JOB:
Copy out the lines of the items, from the line with "[Synthetic Data for 300" to the line with "Please contact [Jose C. Lacal](mailto:Jose.Lacal@NIHPO.com) if", keeping both of those lines.

Extracted data entries
════════════════════

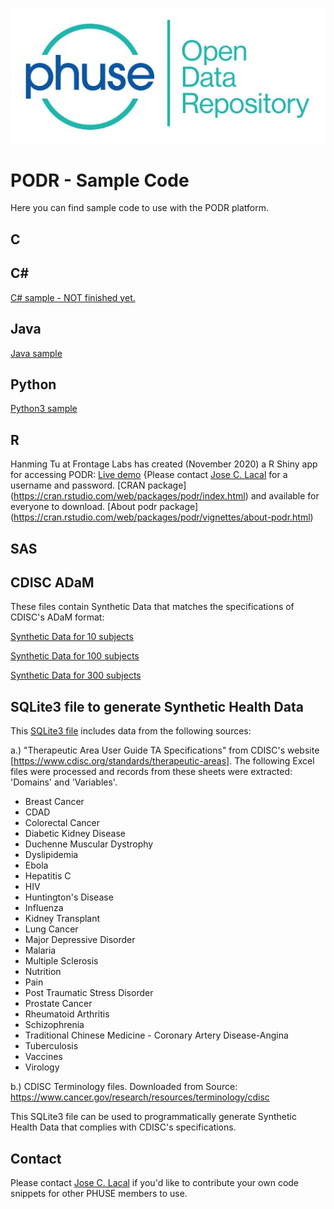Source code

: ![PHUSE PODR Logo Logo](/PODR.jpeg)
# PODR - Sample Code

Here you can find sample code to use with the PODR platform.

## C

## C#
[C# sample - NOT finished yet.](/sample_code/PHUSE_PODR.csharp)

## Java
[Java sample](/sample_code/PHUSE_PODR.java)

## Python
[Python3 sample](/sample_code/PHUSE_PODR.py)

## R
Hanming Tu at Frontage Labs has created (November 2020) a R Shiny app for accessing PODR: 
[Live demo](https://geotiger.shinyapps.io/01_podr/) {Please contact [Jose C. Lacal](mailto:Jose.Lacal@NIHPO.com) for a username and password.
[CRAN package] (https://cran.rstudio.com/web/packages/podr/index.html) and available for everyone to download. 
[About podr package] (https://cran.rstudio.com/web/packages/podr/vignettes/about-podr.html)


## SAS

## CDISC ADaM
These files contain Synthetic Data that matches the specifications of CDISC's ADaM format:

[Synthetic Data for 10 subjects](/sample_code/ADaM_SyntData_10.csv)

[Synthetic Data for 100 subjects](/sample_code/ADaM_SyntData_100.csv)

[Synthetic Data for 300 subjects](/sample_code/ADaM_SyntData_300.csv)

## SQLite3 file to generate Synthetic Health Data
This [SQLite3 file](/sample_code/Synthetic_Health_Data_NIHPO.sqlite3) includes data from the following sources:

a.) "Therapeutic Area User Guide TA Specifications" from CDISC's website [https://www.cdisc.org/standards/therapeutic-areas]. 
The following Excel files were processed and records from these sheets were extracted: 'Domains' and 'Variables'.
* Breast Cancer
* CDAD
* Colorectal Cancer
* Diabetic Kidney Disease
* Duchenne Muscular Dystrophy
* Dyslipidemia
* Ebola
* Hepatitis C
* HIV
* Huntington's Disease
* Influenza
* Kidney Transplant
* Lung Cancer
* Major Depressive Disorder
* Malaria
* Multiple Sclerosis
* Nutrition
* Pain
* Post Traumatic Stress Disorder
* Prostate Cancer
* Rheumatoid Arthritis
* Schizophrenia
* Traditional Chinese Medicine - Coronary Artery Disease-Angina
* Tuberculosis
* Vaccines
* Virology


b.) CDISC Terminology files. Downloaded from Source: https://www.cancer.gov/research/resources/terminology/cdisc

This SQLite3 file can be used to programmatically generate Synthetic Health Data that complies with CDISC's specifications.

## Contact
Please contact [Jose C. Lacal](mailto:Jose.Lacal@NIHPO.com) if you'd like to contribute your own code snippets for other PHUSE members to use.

════════════════════

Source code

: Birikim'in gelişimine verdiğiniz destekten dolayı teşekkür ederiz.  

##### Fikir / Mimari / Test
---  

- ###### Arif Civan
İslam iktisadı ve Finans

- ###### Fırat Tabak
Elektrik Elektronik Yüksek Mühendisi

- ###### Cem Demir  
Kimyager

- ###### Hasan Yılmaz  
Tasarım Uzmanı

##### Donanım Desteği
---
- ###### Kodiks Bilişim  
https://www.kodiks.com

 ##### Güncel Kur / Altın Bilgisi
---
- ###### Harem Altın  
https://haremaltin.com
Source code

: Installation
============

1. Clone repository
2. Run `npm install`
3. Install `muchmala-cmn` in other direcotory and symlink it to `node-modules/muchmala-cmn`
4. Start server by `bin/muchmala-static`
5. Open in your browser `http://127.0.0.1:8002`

════════════════════

WRITTEN SOLUTION:
[Synthetic Data for 300 subjects](/sample_code/ADaM_SyntData_300.csv)

## SQLite3 file to generate Synthetic Health Data
This [SQLite3 file](/sample_code/Synthetic_Health_Data_NIHPO.sqlite3) includes data from the following sources:

a.) "Therapeutic Area User Guide TA Specifications" from CDISC's website [https://www.cdisc.org/standards/therapeutic-areas]. 
The following Excel files were processed and records from these sheets were extracted: 'Domains' and 'Variables'.
* Breast Cancer
* CDAD
* Colorectal Cancer
* Diabetic Kidney Disease
* Duchenne Muscular Dystrophy
* Dyslipidemia
* Ebola
* Hepatitis C
* HIV
* Huntington's Disease
* Influenza
* Kidney Transplant
* Lung Cancer
* Major Depressive Disorder
* Malaria
* Multiple Sclerosis
* Nutrition
* Pain
* Post Traumatic Stress Disorder
* Prostate Cancer
* Rheumatoid Arthritis
* Schizophrenia
* Traditional Chinese Medicine - Coronary Artery Disease-Angina
* Tuberculosis
* Vaccines
* Virology


b.) CDISC Terminology files. Downloaded from Source: https://www.cancer.gov/research/resources/terminology/cdisc

This SQLite3 file can be used to programmatically generate Synthetic Health Data that complies with CDISC's specifications.

## Contact
Please contact [Jose C. Lacal](mailto:Jose.Lacal@NIHPO.com) if you'd like to contribute your own code snippets for other PHUSE members to use.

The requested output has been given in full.